18.02.2026 à 18:18
Déborah Yapi
Pascal Boniface · Trump et l'Afrique. Avec Niagalé Bagayoko | Entretiens géopo Le second mandat de Donald Trump et ses appétits de puissance assumés sont venus rebattre les cartes sur le plan géopolitique. Malgré une rupture avec ses partenaires traditionnels européens, un usage assumé de la force par les États-Unis et un avancement des idées ultraconservatrices, les États-Unis ne se retrouvent pas pour autant isolés sur la scène internationale. Bien au contraire.Dans cette recomposition des rapports de force, l’Afrique n’est plus perçue par Washington comme un simple espace périphérique. La priorité pour le continent est désormais à la diversification : il ne s’agit pas de s’aligner sur un seul partenaire, mais de multiplier les instruments diplomatiques, sécuritaires et économiques.
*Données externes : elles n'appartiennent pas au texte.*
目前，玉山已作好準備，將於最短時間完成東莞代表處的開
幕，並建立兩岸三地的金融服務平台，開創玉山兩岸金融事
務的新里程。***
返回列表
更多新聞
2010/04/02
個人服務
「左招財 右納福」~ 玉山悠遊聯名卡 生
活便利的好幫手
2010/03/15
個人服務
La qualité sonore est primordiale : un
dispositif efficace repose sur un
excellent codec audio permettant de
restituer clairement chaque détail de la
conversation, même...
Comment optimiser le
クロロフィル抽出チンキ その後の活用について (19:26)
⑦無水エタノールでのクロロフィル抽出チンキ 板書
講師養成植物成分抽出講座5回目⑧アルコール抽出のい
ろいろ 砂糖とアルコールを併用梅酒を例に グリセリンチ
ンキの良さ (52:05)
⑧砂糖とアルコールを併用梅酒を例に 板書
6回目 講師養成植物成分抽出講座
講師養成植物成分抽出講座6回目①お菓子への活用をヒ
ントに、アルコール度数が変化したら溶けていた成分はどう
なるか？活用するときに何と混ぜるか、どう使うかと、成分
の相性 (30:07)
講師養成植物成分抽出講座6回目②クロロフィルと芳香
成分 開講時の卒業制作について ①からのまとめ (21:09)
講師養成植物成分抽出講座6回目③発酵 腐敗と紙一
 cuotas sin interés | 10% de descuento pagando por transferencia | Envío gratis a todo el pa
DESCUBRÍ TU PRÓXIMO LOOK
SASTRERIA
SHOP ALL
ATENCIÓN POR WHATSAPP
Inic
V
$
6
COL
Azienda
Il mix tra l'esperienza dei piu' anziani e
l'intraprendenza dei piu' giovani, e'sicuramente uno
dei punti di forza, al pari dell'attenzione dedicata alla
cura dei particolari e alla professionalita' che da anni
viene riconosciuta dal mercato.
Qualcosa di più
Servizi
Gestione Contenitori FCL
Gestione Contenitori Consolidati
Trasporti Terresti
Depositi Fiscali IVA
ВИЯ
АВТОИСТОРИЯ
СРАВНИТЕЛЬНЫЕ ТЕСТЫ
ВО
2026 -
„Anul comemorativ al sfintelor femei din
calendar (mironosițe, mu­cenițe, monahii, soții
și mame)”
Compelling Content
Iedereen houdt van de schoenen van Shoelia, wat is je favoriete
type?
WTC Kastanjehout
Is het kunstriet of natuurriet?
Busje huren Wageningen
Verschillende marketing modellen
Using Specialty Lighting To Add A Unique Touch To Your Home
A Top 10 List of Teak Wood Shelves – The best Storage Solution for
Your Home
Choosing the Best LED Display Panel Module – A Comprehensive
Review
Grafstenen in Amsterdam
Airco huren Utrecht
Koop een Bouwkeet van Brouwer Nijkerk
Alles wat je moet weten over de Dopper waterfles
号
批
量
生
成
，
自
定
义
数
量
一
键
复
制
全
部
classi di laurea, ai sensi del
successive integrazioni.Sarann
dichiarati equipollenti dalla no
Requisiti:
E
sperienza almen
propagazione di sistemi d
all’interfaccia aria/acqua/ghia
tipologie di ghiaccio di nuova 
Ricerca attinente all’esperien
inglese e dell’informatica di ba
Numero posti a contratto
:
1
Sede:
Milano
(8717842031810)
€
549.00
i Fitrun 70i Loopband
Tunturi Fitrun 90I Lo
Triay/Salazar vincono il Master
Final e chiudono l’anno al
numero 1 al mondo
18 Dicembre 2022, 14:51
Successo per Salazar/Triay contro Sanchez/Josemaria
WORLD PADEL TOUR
Comment le retrait états-unien d’Afrique a-t-il modifié les rapports de force au sein du continent ? Quels sont les intérêts américains en Afrique, et quels sont les intérêts africains vis-à-vis du reste du monde ? Devons-nous considérer que l’arrivée au pouvoir de Donald Trump marque la fin du multilatéralisme, ou seulement de la fin de sa conceptualisation telle que nous, Européens, l’avions portée ? Dans ce podcast, Pascal Boniface reçoit Niagalé Bagayoko, présidente de l’African Security Sector Network.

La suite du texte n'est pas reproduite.